__Exercise aim__: In the quotes about Christ's birth below, what is given as the reason union with Christ is possible? Answer in one to three sentences.

__Source extract__:
^^^^^^^^^^^^^^^^
Quotes about Jesus_Christ-Birth-Incarnation

1

He became what we are that He might make us what He is.

2

Mary was more blessed in accepting the faith of Christ than in conceiving the flesh of Christ. To someone who said, “Blessed is the womb that bore you,” [Jesus] replied, “Rather, blessed are they who hear the word of God and keep it.” Finally, for His brothers, His relatives according to the flesh who did not believe in Him, of what advantage was that relationship? Even her maternal relationship would have done Mary no good unless she had borne Christ more happily in her heart than in her flesh.

3

The best way to reconcile two disagreeing families is to make some marriage between them: Even so, the Word became flesh, and dwelt among us in the world that He might hereby make our peace, reconciling God to man and man to God. By this happy match the Son of God is become the Son of Man, even flesh of our flesh, and bone of our bones; and the sons of men are made the sons of God.

4

We must always remember that union with Christ is possible because of the Son’s descent to earth, not because of our ascent into heaven. The basis of our union with Christ is Christ’s union with us in the incarnation. He became one with us so that we might become one with Him.

5

It is by far the most amazing miracle in the whole Bible – far more amazing than the resurrection and more amazing than the creation of the universe. The fact that the infinite, omnipotent, eternal Son of God could become man and join Himself to a human nature forever, so that infinite God became one person with finite man, will remain for eternity the most profound miracle and the most profound mystery in all the universe.

6

The baby Mary carried was not a Caesar, a man who would become a god, but a far greater wonder – the true God who had become a man!

7

Here we commemorate the greatest and deepest demonstration of true love the world has ever known. For God looked down upon sorrowing, struggling, sinning humanity and was moved with compassion for the contrary, sheep-like creatures He had made. In spite of the tremendous personal cost it would entail to Himself to deliver them from their dilemma He chose deliberately to descend and live amongst them that He might deliver them. This meant laying aside His splendor, His position, His prerogatives as the perfect and faultless One. He knew He would be exposed to terrible privation, to ridicule, to false accusations, to rumor, gossip and malicious charges that branded Him as a glutton, drunkard, friend of sinners and even an imposter. It entailed losing His reputation. It would involve physical suffering, mental anguish and spiritual agony. In short, His coming to earth as the Christ, as Jesus of Nazareth, was a straightforward case of utter self-sacrifice that culminated in the cross of Calvary. The laid-down life, the poured-out blood were the supreme symbols of total selflessness. This was love. This was God.  This was divinity in action, delivering men from their own utter selfishness, their own stupidity, their own suicidal instincts as lost sheep unable to help themselves.

8

What self denial! What self abasement! What self emptying! He, whom no infinitudes can hold, is contained within infant’s age, and infant’s form. Can it be, that the great “I AM THAT I AM” shrinks into our flesh?
^^^^^^^^^^^^^^^^
__Supplied data__:
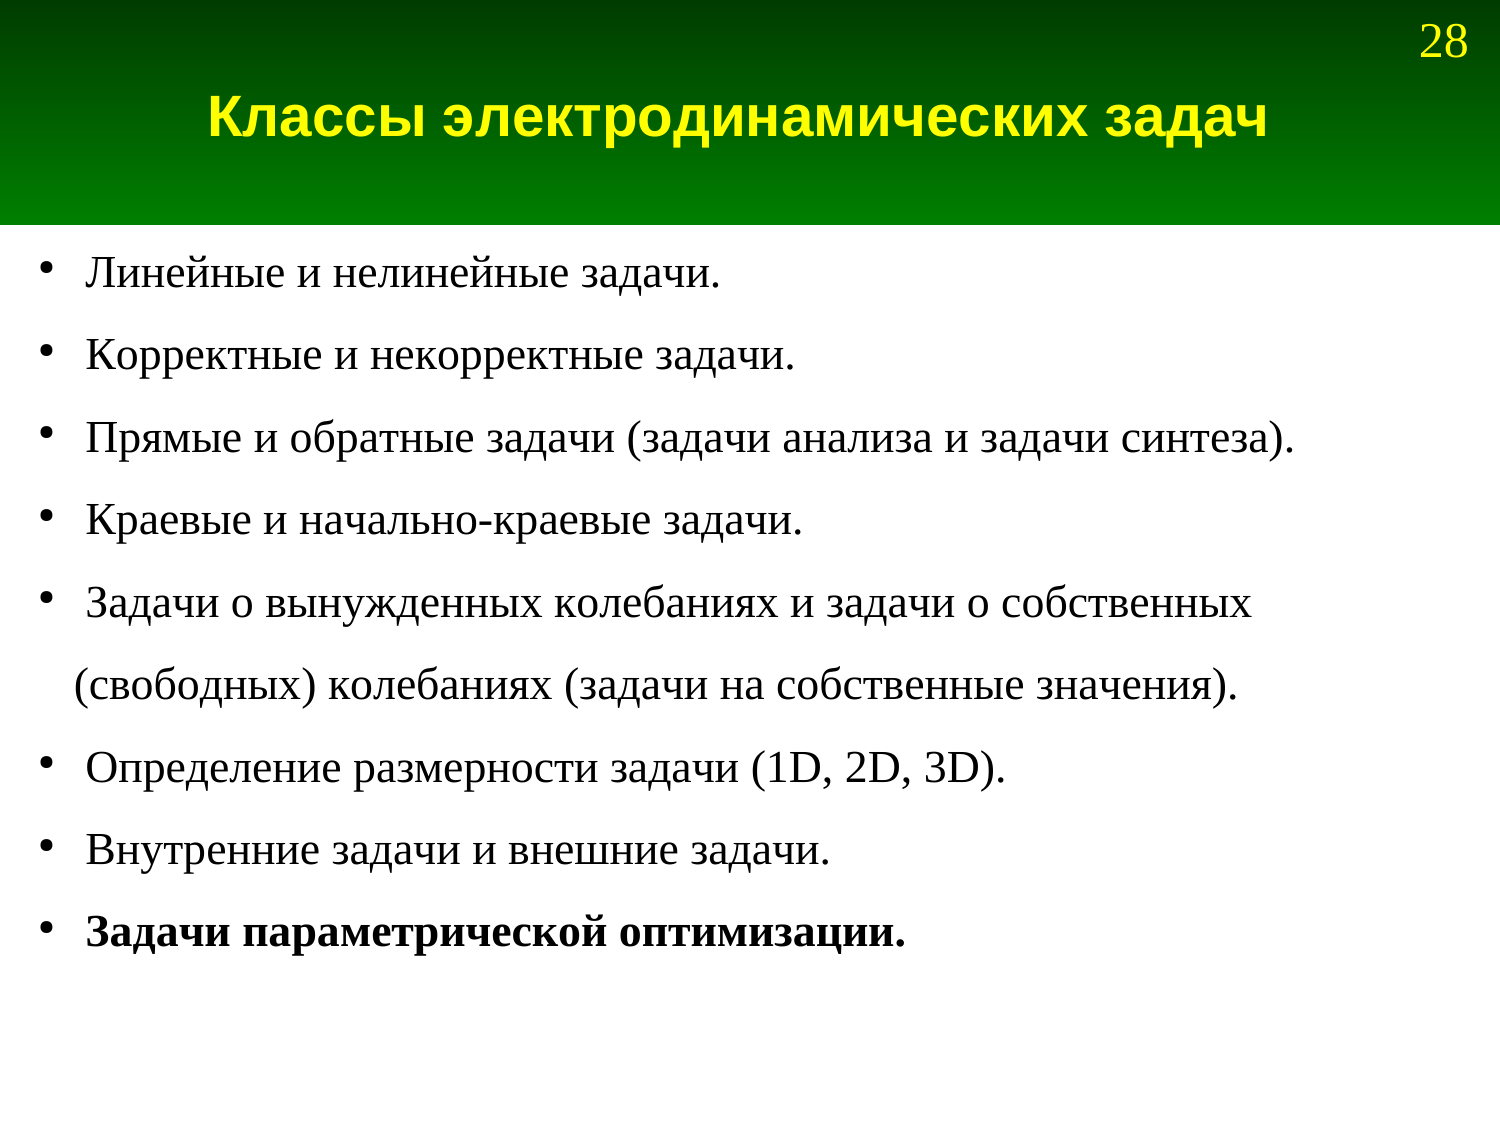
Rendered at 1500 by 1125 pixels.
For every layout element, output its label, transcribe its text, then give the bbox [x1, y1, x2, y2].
^^^^^^^^^^^^^^^^
__Result of the exercise__: Union with Christ is possible because the Son came down to earth, not because people rise up into heaven. Its basis is Christ's union with us in the incarnation: He became one with us so that we might become one with Him.